Exercise brief = Reading the listing that follows, count the lines where "untuk" appears, and answer with only that count.

-=-=-=-=-

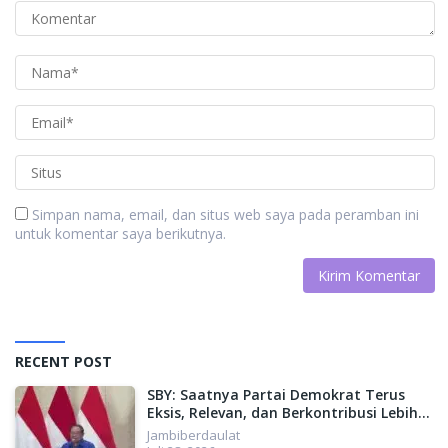
Simpan nama, email, dan situs web saya pada peramban ini
untuk komentar saya berikutnya.
RECENT POST
SBY: Saatnya Partai Demokrat Terus
Eksis, Relevan, dan Berkontribusi Lebih
Besar untuk Indonesia
Jambiberdaulat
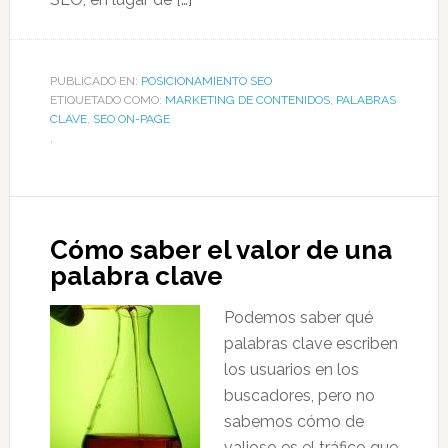
PUBLICADO EN:
POSICIONAMIENTO SEO
ETIQUETADO COMO:
MARKETING DE CONTENIDOS
,
PALABRAS
CLAVE
,
SEO ON-PAGE
,
Cómo saber el valor de una
palabra clave
Podemos saber qué
palabras clave escriben
los usuarios en los
buscadores, pero no
sabemos cómo de
valioso es el tráfico que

-=-=-=-=-

Worked solution = 2